Go through the listing and state how many lines hold the string "Database". Nothing else is needed.
....
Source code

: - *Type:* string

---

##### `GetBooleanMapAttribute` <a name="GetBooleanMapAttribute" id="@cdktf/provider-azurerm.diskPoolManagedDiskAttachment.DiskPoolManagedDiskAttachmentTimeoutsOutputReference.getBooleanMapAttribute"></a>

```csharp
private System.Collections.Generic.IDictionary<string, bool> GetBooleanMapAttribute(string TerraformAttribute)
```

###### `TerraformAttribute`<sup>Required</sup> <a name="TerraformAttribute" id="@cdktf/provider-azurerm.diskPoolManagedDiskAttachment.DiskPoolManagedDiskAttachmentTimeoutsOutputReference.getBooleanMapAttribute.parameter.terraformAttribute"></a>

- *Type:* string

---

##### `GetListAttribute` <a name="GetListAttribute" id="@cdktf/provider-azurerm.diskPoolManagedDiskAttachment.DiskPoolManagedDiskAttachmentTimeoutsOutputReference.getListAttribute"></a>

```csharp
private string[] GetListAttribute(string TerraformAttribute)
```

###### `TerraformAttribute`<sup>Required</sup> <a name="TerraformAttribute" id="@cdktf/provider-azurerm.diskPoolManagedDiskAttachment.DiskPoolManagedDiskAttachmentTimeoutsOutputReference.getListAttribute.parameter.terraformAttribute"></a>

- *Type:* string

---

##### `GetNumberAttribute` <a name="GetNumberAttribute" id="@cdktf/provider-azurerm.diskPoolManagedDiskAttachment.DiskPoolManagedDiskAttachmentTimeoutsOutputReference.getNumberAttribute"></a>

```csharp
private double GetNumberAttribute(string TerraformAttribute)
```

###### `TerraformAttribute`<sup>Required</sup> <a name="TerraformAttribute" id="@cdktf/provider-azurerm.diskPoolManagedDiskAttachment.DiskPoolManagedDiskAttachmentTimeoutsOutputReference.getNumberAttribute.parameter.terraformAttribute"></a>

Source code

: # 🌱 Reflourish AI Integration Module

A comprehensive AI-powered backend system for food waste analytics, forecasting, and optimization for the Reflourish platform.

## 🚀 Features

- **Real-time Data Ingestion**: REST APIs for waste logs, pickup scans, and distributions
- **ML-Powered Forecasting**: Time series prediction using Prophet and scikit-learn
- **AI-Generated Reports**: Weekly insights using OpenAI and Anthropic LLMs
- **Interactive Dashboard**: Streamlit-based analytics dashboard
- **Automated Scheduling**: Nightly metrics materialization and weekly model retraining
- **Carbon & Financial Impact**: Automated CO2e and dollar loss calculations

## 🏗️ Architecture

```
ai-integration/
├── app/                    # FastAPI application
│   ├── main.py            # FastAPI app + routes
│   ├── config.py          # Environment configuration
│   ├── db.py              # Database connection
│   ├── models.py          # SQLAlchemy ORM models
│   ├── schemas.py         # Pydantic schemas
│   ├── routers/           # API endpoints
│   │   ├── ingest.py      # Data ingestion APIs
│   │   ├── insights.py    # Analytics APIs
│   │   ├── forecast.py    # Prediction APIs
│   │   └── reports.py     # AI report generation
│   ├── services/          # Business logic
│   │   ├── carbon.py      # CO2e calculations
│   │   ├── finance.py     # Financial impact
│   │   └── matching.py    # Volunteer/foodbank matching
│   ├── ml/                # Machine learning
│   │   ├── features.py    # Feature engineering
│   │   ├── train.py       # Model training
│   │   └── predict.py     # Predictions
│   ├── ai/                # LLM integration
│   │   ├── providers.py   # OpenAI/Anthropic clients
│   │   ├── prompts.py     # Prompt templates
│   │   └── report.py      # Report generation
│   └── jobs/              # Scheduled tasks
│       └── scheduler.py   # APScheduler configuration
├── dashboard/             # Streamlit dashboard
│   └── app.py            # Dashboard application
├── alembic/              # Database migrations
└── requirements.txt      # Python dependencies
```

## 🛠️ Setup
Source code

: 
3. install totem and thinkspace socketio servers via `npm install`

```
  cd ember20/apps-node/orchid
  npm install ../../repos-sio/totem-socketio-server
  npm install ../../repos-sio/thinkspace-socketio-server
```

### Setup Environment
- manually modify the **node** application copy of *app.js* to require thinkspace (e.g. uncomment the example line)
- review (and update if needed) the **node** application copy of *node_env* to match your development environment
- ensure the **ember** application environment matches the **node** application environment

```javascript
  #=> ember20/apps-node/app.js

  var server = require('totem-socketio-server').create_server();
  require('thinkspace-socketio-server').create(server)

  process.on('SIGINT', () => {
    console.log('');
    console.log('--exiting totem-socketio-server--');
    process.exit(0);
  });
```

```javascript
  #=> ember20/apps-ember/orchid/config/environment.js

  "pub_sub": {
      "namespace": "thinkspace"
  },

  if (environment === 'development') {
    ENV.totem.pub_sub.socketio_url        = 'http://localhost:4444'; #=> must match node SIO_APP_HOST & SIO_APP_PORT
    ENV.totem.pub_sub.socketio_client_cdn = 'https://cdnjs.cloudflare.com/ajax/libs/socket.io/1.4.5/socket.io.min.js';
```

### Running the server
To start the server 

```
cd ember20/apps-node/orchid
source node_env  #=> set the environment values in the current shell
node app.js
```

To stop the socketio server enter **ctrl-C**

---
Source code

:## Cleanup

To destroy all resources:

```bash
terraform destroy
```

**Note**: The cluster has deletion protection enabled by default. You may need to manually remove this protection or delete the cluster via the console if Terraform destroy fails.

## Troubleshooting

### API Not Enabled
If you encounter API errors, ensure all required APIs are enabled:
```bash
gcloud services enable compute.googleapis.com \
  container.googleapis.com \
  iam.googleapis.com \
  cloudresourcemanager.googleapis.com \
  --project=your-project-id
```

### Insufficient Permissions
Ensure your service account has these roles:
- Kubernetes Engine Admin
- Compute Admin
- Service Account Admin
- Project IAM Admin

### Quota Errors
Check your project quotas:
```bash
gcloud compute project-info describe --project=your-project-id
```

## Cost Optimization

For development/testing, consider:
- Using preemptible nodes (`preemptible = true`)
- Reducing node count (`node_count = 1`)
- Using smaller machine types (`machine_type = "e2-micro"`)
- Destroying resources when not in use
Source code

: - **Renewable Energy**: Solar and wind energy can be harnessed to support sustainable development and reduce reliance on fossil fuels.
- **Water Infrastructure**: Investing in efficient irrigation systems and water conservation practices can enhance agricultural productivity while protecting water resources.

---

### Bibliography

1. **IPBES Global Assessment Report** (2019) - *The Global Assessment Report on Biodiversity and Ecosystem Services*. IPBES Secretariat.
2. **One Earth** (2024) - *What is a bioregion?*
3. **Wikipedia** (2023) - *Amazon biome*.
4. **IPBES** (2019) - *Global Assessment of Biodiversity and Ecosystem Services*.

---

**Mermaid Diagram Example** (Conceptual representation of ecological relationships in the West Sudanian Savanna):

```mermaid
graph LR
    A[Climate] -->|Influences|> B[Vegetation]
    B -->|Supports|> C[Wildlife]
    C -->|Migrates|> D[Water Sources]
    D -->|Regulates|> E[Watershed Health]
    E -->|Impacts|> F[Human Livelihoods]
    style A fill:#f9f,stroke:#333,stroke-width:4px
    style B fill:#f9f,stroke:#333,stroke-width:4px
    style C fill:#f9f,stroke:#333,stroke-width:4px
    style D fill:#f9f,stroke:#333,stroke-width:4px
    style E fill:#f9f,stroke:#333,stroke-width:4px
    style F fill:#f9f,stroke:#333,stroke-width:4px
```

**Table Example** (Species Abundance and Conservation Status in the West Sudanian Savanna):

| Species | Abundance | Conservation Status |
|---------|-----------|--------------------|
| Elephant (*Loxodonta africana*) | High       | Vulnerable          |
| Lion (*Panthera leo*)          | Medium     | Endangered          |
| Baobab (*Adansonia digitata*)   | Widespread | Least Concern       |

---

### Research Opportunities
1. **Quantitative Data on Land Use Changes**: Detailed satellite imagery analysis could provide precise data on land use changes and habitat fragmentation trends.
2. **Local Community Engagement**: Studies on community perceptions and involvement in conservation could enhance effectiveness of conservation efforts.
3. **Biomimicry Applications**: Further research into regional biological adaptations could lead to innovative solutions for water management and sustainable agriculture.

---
....
**WRITTEN REPLY**
2